Still under development new indicators to be added soon



Hi everyone!
I used the Henry Bee project (with some improvements) to gather all knowledge and merge it with OpenAI Baseline.

I hope you will find interesting and let me know whatever question or doubt.



Hi Everyone,

I’m relatively new to Q-learning, I’ve done research using machine learning techniques on the following topic which is an extension of this one. I’ll dig into that in the coming days and weeks, but does anyone have an idea how we could change the problem architecture a little bit to have the agent selecting a basket of assets within an universe at every period? We can describe the problem from going to a pure time-series approach to a cross-sectional one. As an example, let’s say we have the S&P 500 and we would like the agent to select 25 stocks out of the 500 every month based on stocks specific features. We could easily replicate the problem with 10 currency pairs to start with, and having the agent selecting 3 of them. The reward function could be relatively unchanged, but we could add a risk/reward measure instead of a pure reward measure. Let me know if any of you would like to help on this journey.
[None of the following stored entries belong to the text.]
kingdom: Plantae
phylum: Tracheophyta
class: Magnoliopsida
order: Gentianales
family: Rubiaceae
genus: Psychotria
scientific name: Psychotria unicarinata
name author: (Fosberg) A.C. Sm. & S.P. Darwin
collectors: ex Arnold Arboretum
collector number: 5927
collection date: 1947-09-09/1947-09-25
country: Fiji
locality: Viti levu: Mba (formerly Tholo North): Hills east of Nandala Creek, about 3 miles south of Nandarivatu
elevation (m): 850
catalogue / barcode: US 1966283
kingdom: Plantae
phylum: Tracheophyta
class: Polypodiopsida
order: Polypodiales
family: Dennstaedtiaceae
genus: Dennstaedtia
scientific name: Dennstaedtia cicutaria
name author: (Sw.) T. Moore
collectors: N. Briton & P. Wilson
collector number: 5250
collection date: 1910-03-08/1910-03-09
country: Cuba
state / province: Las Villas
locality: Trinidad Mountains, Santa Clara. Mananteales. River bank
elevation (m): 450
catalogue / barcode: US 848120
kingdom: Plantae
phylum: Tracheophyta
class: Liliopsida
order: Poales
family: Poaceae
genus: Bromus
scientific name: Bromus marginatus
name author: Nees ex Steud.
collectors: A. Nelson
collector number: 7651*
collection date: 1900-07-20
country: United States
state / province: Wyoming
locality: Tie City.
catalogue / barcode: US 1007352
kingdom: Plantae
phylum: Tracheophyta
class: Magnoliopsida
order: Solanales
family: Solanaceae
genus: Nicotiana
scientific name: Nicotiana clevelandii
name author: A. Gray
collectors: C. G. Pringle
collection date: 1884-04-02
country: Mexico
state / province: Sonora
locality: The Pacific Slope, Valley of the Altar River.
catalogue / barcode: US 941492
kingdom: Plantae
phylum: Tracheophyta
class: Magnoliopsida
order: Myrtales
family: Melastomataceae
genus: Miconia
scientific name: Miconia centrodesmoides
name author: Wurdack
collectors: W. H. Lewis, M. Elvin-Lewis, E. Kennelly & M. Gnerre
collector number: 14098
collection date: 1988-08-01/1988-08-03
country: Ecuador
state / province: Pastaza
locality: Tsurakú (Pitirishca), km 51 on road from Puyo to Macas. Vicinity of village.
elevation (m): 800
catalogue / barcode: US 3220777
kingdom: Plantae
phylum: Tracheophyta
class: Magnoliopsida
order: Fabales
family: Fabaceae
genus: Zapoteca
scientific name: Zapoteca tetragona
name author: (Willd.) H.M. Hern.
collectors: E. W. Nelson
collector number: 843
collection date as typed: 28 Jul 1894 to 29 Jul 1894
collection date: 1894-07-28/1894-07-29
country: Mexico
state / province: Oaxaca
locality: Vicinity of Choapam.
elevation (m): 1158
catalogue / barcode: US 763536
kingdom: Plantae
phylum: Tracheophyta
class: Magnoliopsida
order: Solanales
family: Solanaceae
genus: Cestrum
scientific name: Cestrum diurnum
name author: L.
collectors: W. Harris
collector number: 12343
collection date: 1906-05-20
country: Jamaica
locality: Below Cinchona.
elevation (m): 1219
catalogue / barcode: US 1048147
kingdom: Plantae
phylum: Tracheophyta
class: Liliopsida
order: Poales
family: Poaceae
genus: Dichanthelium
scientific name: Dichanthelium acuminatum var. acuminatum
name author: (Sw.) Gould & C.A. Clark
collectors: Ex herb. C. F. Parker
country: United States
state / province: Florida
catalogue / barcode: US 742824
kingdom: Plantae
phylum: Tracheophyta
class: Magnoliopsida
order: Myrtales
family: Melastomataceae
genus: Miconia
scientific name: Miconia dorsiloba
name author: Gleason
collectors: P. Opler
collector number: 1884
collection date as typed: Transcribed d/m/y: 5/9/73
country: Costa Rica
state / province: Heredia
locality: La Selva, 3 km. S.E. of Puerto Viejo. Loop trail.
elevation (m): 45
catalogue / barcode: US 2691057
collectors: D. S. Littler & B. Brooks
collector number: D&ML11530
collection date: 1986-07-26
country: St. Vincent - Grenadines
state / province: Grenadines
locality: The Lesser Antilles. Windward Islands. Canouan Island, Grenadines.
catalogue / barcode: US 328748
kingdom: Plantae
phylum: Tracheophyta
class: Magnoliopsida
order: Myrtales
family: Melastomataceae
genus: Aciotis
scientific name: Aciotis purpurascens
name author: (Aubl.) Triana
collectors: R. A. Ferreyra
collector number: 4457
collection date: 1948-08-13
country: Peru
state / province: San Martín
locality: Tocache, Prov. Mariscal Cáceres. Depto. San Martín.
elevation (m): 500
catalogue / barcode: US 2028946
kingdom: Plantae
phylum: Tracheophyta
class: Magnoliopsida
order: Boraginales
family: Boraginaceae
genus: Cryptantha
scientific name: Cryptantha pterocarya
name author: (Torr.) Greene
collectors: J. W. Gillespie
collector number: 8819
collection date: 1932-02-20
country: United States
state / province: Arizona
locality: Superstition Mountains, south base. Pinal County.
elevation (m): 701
Have been developing and auto bot system based on Q learning and deep Q network, after training trades would automatically be executed, have interesting results so far the prototype development still ongoing

Let me know what you think info found here



We have developed an automated high speed cryptocurrency trading code that can be adapted to all possible trading strategies.

Visit our page for more infos. Contact us if you want to use the system or our tested bots.



I’ve been interested in this idea as well. I thought about using a classification algorithm instead of reinforcement to just determine if a stock/asset is overpriced or underpriced and to buy or sell accordingly. It seems futile to try and compete with high frequency traders and quant funds who already have trading algorithms figured out, unless you have the money and manpower to brute force a higher speed or efficiency. My idea was to approach it more from a Warren Buffet style value based approach to optimize low frequency, low volume investments or buy and hold strategies.